Tawarkan Perspektif Baru tentang Relasi Budaya dan Identitas di Bali, Alumni Prodi Arkeologi, Antropologi Budaya, dan Ilmu Sejarah FIB Unud Adakan Diskusi dan Bedah Buku
Komunitas Nuturang yang dibentuk oleh alumni Fakultas Ilmu Budaya Universitas Udayana, khususnya dari Program Studi Arkeologi, Antropologi, dan Ilmu Sejarah menggelar diskusi publik sekaligus bedah buku dengan tema “Budaya Bali, Siapa yang Berhak?” di Denpasar, 31 Mei 2025. Kegiatan ini merupakan bagian dari program “Melihat Bali dari Berbagai Sisi” yang bertempat di Dalam Rumah Community Hub, Denpasar. Komunitas Nuturang, sejak berdiri pada Februari 2024, berkomitmen untuk menghadirkan ruang diskusi dan dokumentasi terhadap cerita-cerita lokal yang kerap luput dari narasi arus utama, khususnya mengenai isu-isu kemanusiaan, kebudayaan, dan keberagaman di Bali. Melalui kegiatan ini, diharapkan dapat menumbuhkan kesadaran kolektif mengenai pentingnya mendokumentasikan dan merawat keragaman narasi budaya di Bali.

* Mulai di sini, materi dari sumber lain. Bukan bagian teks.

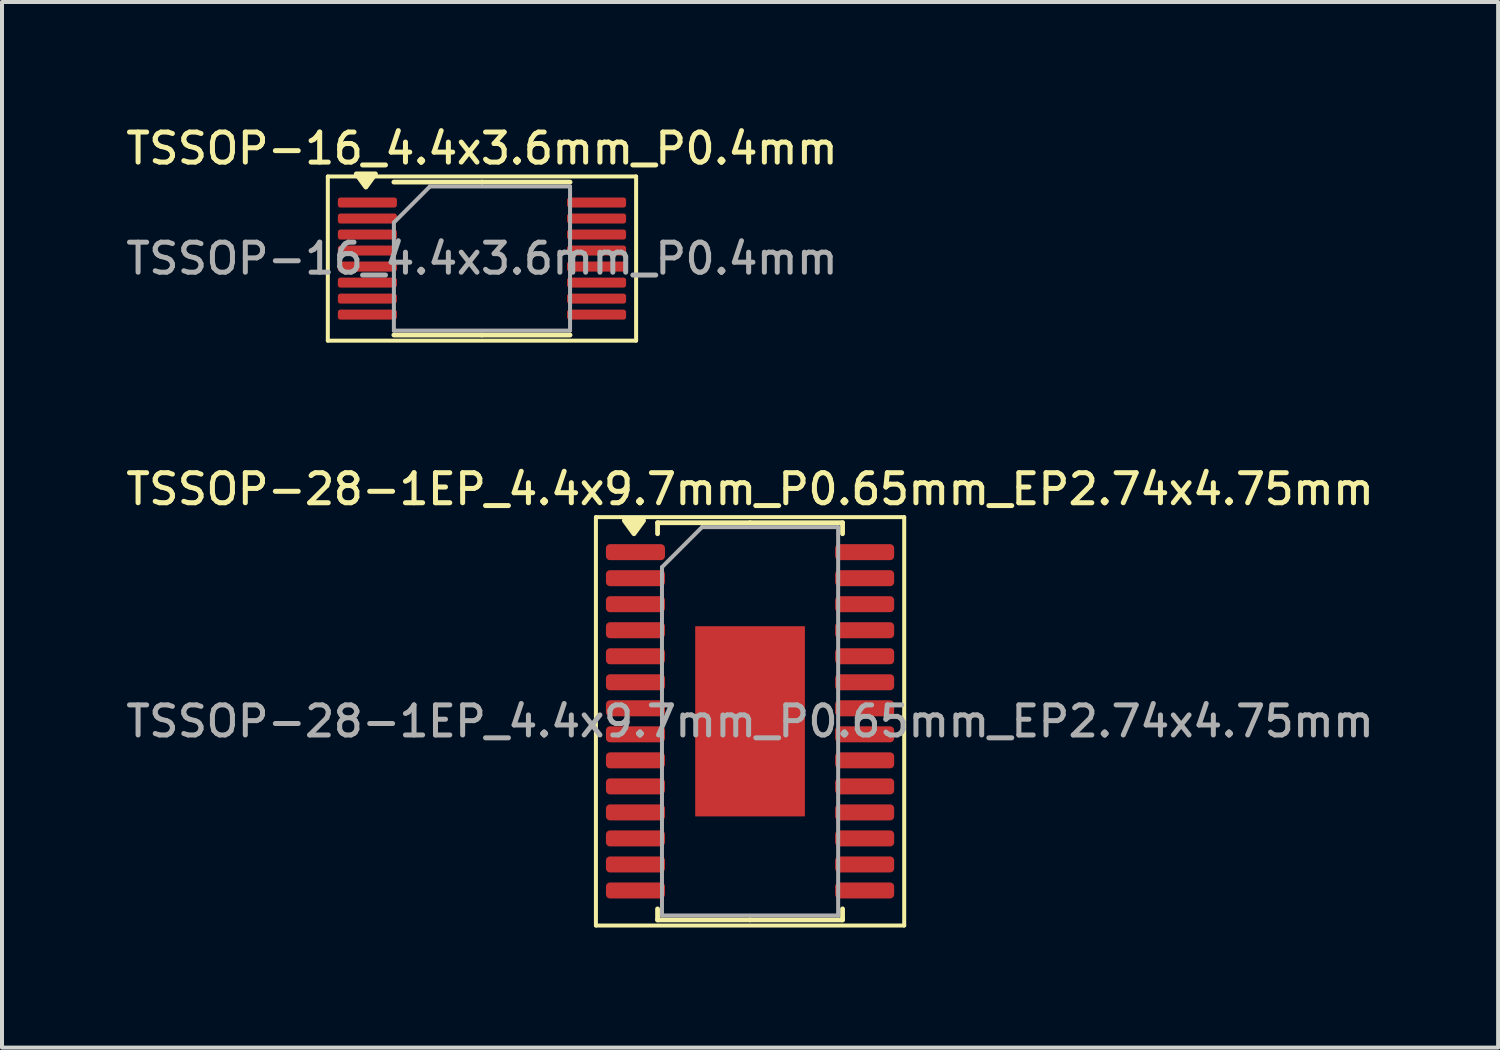
<source format=kicad_pcb>
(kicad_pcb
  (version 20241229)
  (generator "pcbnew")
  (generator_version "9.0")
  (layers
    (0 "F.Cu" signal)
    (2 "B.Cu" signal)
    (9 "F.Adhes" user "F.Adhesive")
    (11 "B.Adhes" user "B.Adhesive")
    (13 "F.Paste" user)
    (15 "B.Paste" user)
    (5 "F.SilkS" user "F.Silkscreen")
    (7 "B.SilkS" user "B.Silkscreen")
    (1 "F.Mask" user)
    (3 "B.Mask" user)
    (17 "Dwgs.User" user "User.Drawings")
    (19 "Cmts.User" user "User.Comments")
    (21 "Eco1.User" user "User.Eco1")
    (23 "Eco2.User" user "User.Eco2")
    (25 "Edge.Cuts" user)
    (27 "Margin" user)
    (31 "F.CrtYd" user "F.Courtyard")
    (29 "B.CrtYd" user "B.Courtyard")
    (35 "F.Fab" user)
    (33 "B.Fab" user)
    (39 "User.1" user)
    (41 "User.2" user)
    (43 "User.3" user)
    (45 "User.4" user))
  (footprint "TSSOP-16_4.4x3.6mm_P0.4mm"
    (layer "F.Cu")
    (at 8.988 3.408)
    (property "Reference" "TSSOP-16_4.4x3.6mm_P0.4mm" (at 0 -2.75 0) (layer "F.SilkS") (effects (font (size 0.75 0.75) (thickness 0.125))))
    (attr smd)
    (fp_line (start -3.85 -2.05) (end -3.85 2.05) (stroke (width 0.1) (type solid)) (layer "F.SilkS"))
    (fp_line (start -3.85 2.05) (end 3.85 2.05) (stroke (width 0.1) (type solid)) (layer "F.SilkS"))
    (fp_line (start 0 -1.91) (end -2.2 -1.91) (stroke (width 0.12) (type solid)) (layer "F.SilkS"))
    (fp_line (start 0 -1.91) (end 2.2 -1.91) (stroke (width 0.12) (type solid)) (layer "F.SilkS"))
    (fp_line (start 0 1.91) (end -2.2 1.91) (stroke (width 0.12) (type solid)) (layer "F.SilkS"))
    (fp_line (start 0 1.91) (end 2.2 1.91) (stroke (width 0.12) (type solid)) (layer "F.SilkS"))
    (fp_line (start 3.85 -2.05) (end -3.85 -2.05) (stroke (width 0.1) (type solid)) (layer "F.SilkS"))
    (fp_line (start 3.85 2.05) (end 3.85 -2.05) (stroke (width 0.1) (type solid)) (layer "F.SilkS"))
    (fp_poly (pts (xy -2.9 -1.785) (xy -3.14 -2.115) (xy -2.66 -2.115) (xy -2.9 -1.785)) (stroke (width 0.12) (type solid)) (fill yes) (layer "F.SilkS"))
    (fp_line (start -2.2 -0.9) (end -1.3 -1.8) (stroke (width 0.1) (type solid)) (layer "F.Fab"))
    (fp_line (start -2.2 1.8) (end -2.2 -0.9) (stroke (width 0.1) (type solid)) (layer "F.Fab"))
    (fp_line (start -1.3 -1.8) (end 2.2 -1.8) (stroke (width 0.1) (type solid)) (layer "F.Fab"))
    (fp_line (start 2.2 -1.8) (end 2.2 1.8) (stroke (width 0.1) (type solid)) (layer "F.Fab"))
    (fp_line (start 2.2 1.8) (end -2.2 1.8) (stroke (width 0.1) (type solid)) (layer "F.Fab"))
    (fp_text user "${REFERENCE}" (at 0 0 0) (layer "F.Fab") (effects (font (size 0.75 0.75) (thickness 0.125))))
    (pad "1" smd roundrect (at -2.862 -1.4) (size 1.475 0.25) (layers "F.Cu" "F.Mask" "F.Paste") (roundrect_rratio 0.25))
    (pad "2" smd roundrect (at -2.862 -1) (size 1.475 0.25) (layers "F.Cu" "F.Mask" "F.Paste") (roundrect_rratio 0.25))
    (pad "3" smd roundrect (at -2.862 -0.6) (size 1.475 0.25) (layers "F.Cu" "F.Mask" "F.Paste") (roundrect_rratio 0.25))
    (pad "4" smd roundrect (at -2.862 -0.2) (size 1.475 0.25) (layers "F.Cu" "F.Mask" "F.Paste") (roundrect_rratio 0.25))
    (pad "5" smd roundrect (at -2.862 0.2) (size 1.475 0.25) (layers "F.Cu" "F.Mask" "F.Paste") (roundrect_rratio 0.25))
    (pad "6" smd roundrect (at -2.862 0.6) (size 1.475 0.25) (layers "F.Cu" "F.Mask" "F.Paste") (roundrect_rratio 0.25))
    (pad "7" smd roundrect (at -2.862 1) (size 1.475 0.25) (layers "F.Cu" "F.Mask" "F.Paste") (roundrect_rratio 0.25))
    (pad "8" smd roundrect (at -2.862 1.4) (size 1.475 0.25) (layers "F.Cu" "F.Mask" "F.Paste") (roundrect_rratio 0.25))
    (pad "9" smd roundrect (at 2.862 1.4) (size 1.475 0.25) (layers "F.Cu" "F.Mask" "F.Paste") (roundrect_rratio 0.25))
    (pad "10" smd roundrect (at 2.862 1) (size 1.475 0.25) (layers "F.Cu" "F.Mask" "F.Paste") (roundrect_rratio 0.25))
    (pad "11" smd roundrect (at 2.862 0.6) (size 1.475 0.25) (layers "F.Cu" "F.Mask" "F.Paste") (roundrect_rratio 0.25))
    (pad "12" smd roundrect (at 2.862 0.2) (size 1.475 0.25) (layers "F.Cu" "F.Mask" "F.Paste") (roundrect_rratio 0.25))
    (pad "13" smd roundrect (at 2.862 -0.2) (size 1.475 0.25) (layers "F.Cu" "F.Mask" "F.Paste") (roundrect_rratio 0.25))
    (pad "14" smd roundrect (at 2.862 -0.6) (size 1.475 0.25) (layers "F.Cu" "F.Mask" "F.Paste") (roundrect_rratio 0.25))
    (pad "15" smd roundrect (at 2.862 -1) (size 1.475 0.25) (layers "F.Cu" "F.Mask" "F.Paste") (roundrect_rratio 0.25))
    (pad "16" smd roundrect (at 2.862 -1.4) (size 1.475 0.25) (layers "F.Cu" "F.Mask" "F.Paste") (roundrect_rratio 0.25)))
  (footprint "TSSOP-28-1EP_4.4x9.7mm_P0.65mm_EP2.74x4.75mm"
    (layer "F.Cu")
    (at 15.684 14.966)
    (property "Reference" "TSSOP-28-1EP_4.4x9.7mm_P0.65mm_EP2.74x4.75mm" (at 0 -5.8 0) (layer "F.SilkS") (effects (font (size 0.75 0.75) (thickness 0.125))))
    (attr smd)
    (fp_line (start -3.85 -5.1) (end -3.85 5.1) (stroke (width 0.1) (type solid)) (layer "F.SilkS"))
    (fp_line (start -3.85 5.1) (end 3.85 5.1) (stroke (width 0.1) (type solid)) (layer "F.SilkS"))
    (fp_line (start -2.31 -4.96) (end -2.31 -4.685) (stroke (width 0.12) (type solid)) (layer "F.SilkS"))
    (fp_line (start -2.31 4.96) (end -2.31 4.685) (stroke (width 0.12) (type solid)) (layer "F.SilkS"))
    (fp_line (start 0 -4.96) (end -2.31 -4.96) (stroke (width 0.12) (type solid)) (layer "F.SilkS"))
    (fp_line (start 0 -4.96) (end 2.31 -4.96) (stroke (width 0.12) (type solid)) (layer "F.SilkS"))
    (fp_line (start 0 4.96) (end -2.31 4.96) (stroke (width 0.12) (type solid)) (layer "F.SilkS"))
    (fp_line (start 0 4.96) (end 2.31 4.96) (stroke (width 0.12) (type solid)) (layer "F.SilkS"))
    (fp_line (start 2.31 -4.96) (end 2.31 -4.685) (stroke (width 0.12) (type solid)) (layer "F.SilkS"))
    (fp_line (start 2.31 4.96) (end 2.31 4.685) (stroke (width 0.12) (type solid)) (layer "F.SilkS"))
    (fp_line (start 3.85 -5.1) (end -3.85 -5.1) (stroke (width 0.1) (type solid)) (layer "F.SilkS"))
    (fp_line (start 3.85 5.1) (end 3.85 -5.1) (stroke (width 0.1) (type solid)) (layer "F.SilkS"))
    (fp_poly (pts (xy -2.9 -4.685) (xy -3.14 -5.015) (xy -2.66 -5.015) (xy -2.9 -4.685)) (stroke (width 0.12) (type solid)) (fill yes) (layer "F.SilkS"))
    (fp_line (start -2.2 -3.85) (end -1.2 -4.85) (stroke (width 0.1) (type solid)) (layer "F.Fab"))
    (fp_line (start -2.2 4.85) (end -2.2 -3.85) (stroke (width 0.1) (type solid)) (layer "F.Fab"))
    (fp_line (start -1.2 -4.85) (end 2.2 -4.85) (stroke (width 0.1) (type solid)) (layer "F.Fab"))
    (fp_line (start 2.2 -4.85) (end 2.2 4.85) (stroke (width 0.1) (type solid)) (layer "F.Fab"))
    (fp_line (start 2.2 4.85) (end -2.2 4.85) (stroke (width 0.1) (type solid)) (layer "F.Fab"))
    (fp_text user "${REFERENCE}" (at 0 0 0) (layer "F.Fab") (effects (font (size 0.75 0.75) (thickness 0.125))))
    (pad "" smd roundrect (at -0.685 -1.58) (size 1.1 1.28) (layers "F.Paste") (roundrect_rratio 0.227))
    (pad "" smd roundrect (at -0.685 0) (size 1.1 1.28) (layers "F.Paste") (roundrect_rratio 0.227))
    (pad "" smd roundrect (at -0.685 1.58) (size 1.1 1.28) (layers "F.Paste") (roundrect_rratio 0.227))
    (pad "" smd roundrect (at 0.685 -1.58) (size 1.1 1.28) (layers "F.Paste") (roundrect_rratio 0.227))
    (pad "" smd roundrect (at 0.685 0) (size 1.1 1.28) (layers "F.Paste") (roundrect_rratio 0.227))
    (pad "" smd roundrect (at 0.685 1.58) (size 1.1 1.28) (layers "F.Paste") (roundrect_rratio 0.227))
    (pad "1" smd roundrect (at -2.862 -4.225) (size 1.475 0.4) (layers "F.Cu" "F.Mask" "F.Paste") (roundrect_rratio 0.25))
    (pad "2" smd roundrect (at -2.862 -3.575) (size 1.475 0.4) (layers "F.Cu" "F.Mask" "F.Paste") (roundrect_rratio 0.25))
    (pad "3" smd roundrect (at -2.862 -2.925) (size 1.475 0.4) (layers "F.Cu" "F.Mask" "F.Paste") (roundrect_rratio 0.25))
    (pad "4" smd roundrect (at -2.862 -2.275) (size 1.475 0.4) (layers "F.Cu" "F.Mask" "F.Paste") (roundrect_rratio 0.25))
    (pad "5" smd roundrect (at -2.862 -1.625) (size 1.475 0.4) (layers "F.Cu" "F.Mask" "F.Paste") (roundrect_rratio 0.25))
    (pad "6" smd roundrect (at -2.862 -0.975) (size 1.475 0.4) (layers "F.Cu" "F.Mask" "F.Paste") (roundrect_rratio 0.25))
    (pad "7" smd roundrect (at -2.862 -0.325) (size 1.475 0.4) (layers "F.Cu" "F.Mask" "F.Paste") (roundrect_rratio 0.25))
    (pad "8" smd roundrect (at -2.862 0.325) (size 1.475 0.4) (layers "F.Cu" "F.Mask" "F.Paste") (roundrect_rratio 0.25))
    (pad "9" smd roundrect (at -2.862 0.975) (size 1.475 0.4) (layers "F.Cu" "F.Mask" "F.Paste") (roundrect_rratio 0.25))
    (pad "10" smd roundrect (at -2.862 1.625) (size 1.475 0.4) (layers "F.Cu" "F.Mask" "F.Paste") (roundrect_rratio 0.25))
    (pad "11" smd roundrect (at -2.862 2.275) (size 1.475 0.4) (layers "F.Cu" "F.Mask" "F.Paste") (roundrect_rratio 0.25))
    (pad "12" smd roundrect (at -2.862 2.925) (size 1.475 0.4) (layers "F.Cu" "F.Mask" "F.Paste") (roundrect_rratio 0.25))
    (pad "13" smd roundrect (at -2.862 3.575) (size 1.475 0.4) (layers "F.Cu" "F.Mask" "F.Paste") (roundrect_rratio 0.25))
    (pad "14" smd roundrect (at -2.862 4.225) (size 1.475 0.4) (layers "F.Cu" "F.Mask" "F.Paste") (roundrect_rratio 0.25))
    (pad "15" smd roundrect (at 2.862 4.225) (size 1.475 0.4) (layers "F.Cu" "F.Mask" "F.Paste") (roundrect_rratio 0.25))
    (pad "16" smd roundrect (at 2.862 3.575) (size 1.475 0.4) (layers "F.Cu" "F.Mask" "F.Paste") (roundrect_rratio 0.25))
    (pad "17" smd roundrect (at 2.862 2.925) (size 1.475 0.4) (layers "F.Cu" "F.Mask" "F.Paste") (roundrect_rratio 0.25))
    (pad "18" smd roundrect (at 2.862 2.275) (size 1.475 0.4) (layers "F.Cu" "F.Mask" "F.Paste") (roundrect_rratio 0.25))
    (pad "19" smd roundrect (at 2.862 1.625) (size 1.475 0.4) (layers "F.Cu" "F.Mask" "F.Paste") (roundrect_rratio 0.25))
    (pad "20" smd roundrect (at 2.862 0.975) (size 1.475 0.4) (layers "F.Cu" "F.Mask" "F.Paste") (roundrect_rratio 0.25))
    (pad "21" smd roundrect (at 2.862 0.325) (size 1.475 0.4) (layers "F.Cu" "F.Mask" "F.Paste") (roundrect_rratio 0.25))
    (pad "22" smd roundrect (at 2.862 -0.325) (size 1.475 0.4) (layers "F.Cu" "F.Mask" "F.Paste") (roundrect_rratio 0.25))
    (pad "23" smd roundrect (at 2.862 -0.975) (size 1.475 0.4) (layers "F.Cu" "F.Mask" "F.Paste") (roundrect_rratio 0.25))
    (pad "24" smd roundrect (at 2.862 -1.625) (size 1.475 0.4) (layers "F.Cu" "F.Mask" "F.Paste") (roundrect_rratio 0.25))
    (pad "25" smd roundrect (at 2.862 -2.275) (size 1.475 0.4) (layers "F.Cu" "F.Mask" "F.Paste") (roundrect_rratio 0.25))
    (pad "26" smd roundrect (at 2.862 -2.925) (size 1.475 0.4) (layers "F.Cu" "F.Mask" "F.Paste") (roundrect_rratio 0.25))
    (pad "27" smd roundrect (at 2.862 -3.575) (size 1.475 0.4) (layers "F.Cu" "F.Mask" "F.Paste") (roundrect_rratio 0.25))
    (pad "28" smd roundrect (at 2.862 -4.225) (size 1.475 0.4) (layers "F.Cu" "F.Mask" "F.Paste") (roundrect_rratio 0.25))
    (pad "29" smd rect (at 0 0) (size 2.74 4.75) (property pad_prop_heatsink) (layers "F.Cu" "F.Mask")))
  (gr_rect
    (start -3 -3)
    (end 34.368 23.116)
    (stroke (width 0.1) (type default))
    (fill no)
    (layer "Edge.Cuts")))
</source>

Dalam seri pertama program “Melihat Bali dari Berbagai Sisi”, Nuturang berkolaborasi dengan Gede Budarsa, seorang antropolog dan dosen Prodi Antropologi Budaya, Fakultas Ilmu Budaya, Universitas Udayana, yang baru saja menerbitkan buku berjudul “Air Wudhu di Tengah Samudra Tirtha: Kebudayaan Masyarakat Islam Pegayaman Bali”. Buku ini menjadi pintu masuk penting dalam memahami dinamika relasi antara komunitas Muslim Pegayaman dan budaya Bali secara lebih luas, terutama dalam konteks dominasi narasi budaya Hindu-Bali yang selama ini lebih banyak mendapatkan sorotan. Diskusi ini menghadirkan dua akademisi terkemuka, yaitu Prof. Dr. I Nyoman Yoga Segara, S.Ag., M.Hum. dan Dr. Purwadi, M.Hum. Kedua akademisi tersebut akan membedah isi buku sekaligus membahas tentang bagaimana konstruksi budaya Bali telah dipengaruhi oleh berbagai kekuatan sejarah, termasuk kolonialisme.
Dalam pemaparannya, para pembicara menyoroti bagaimana citra Bali sebagai “Pulau Hindu” dibentuk secara sistematis oleh wacana kolonial yang menyasar eksotisme spiritual dan kultural Bali untuk kepentingan pariwisata dan geopolitik. Narasi dominan ini kemudian melahirkan batas-batas identitas budaya yang cukup eksklusif, di mana budaya Bali dianggap tidak terpisahkan dari simbolisme agama Hindu. Hal ini mendorong munculnya kampanye identitas seperti “Ajeg Bali”, yang pada satu sisi berfungsi sebagai respons atas guncangan globalisasi dan tragedi Bom Bali, tetapi pada sisi lain turut memperkuat sekat-sekat simbolik yang bisa berdampak pada marginalisasi kelompok non-Hindu. Dalam forum ini, para peserta diajak untuk memikirkan ulang siapa saja yang sebenarnya “berhak” atas budaya Bali.
Komunitas Muslim seperti di Pegayaman memperlihatkan bahwa tidak hanya dapat menyesuaikan diri dengan kultur lokal, tetapi juga turut memperkaya kebudayaan Bali dengan cara mereka sendiri—baik melalui tradisi sosial, bahasa, hingga praktik budaya yang khas. Pegayaman adalah contoh bagaimana masyarakat Islam Bali dapat menjalankan keislaman yang berakar kuat pada nilai-nilai lokal, tanpa kehilangan jati diri mereka sebagai bagian dari Bali. Dalam diskusinya, para peserta, yang terdiri atas mahasiswa, akademisi, komunitas budaya, dan masyarakat umum, banyak melontarkan pertanyaan mengenai batas-batas representasi budaya serta kemungkinan membangun relasi budaya yang lebih adil dan setara di tengah masyarakat multikultural. Ke depannya, kegiatan semacam ini diharapkan dapat memperluas ruang-ruang budaya, sehingga tidak hanya menjadi milik kelompok tertentu saja, melainkan menjadi rumah bersama bagi semua yang hidup dan tumbuh di Pulau Dewata.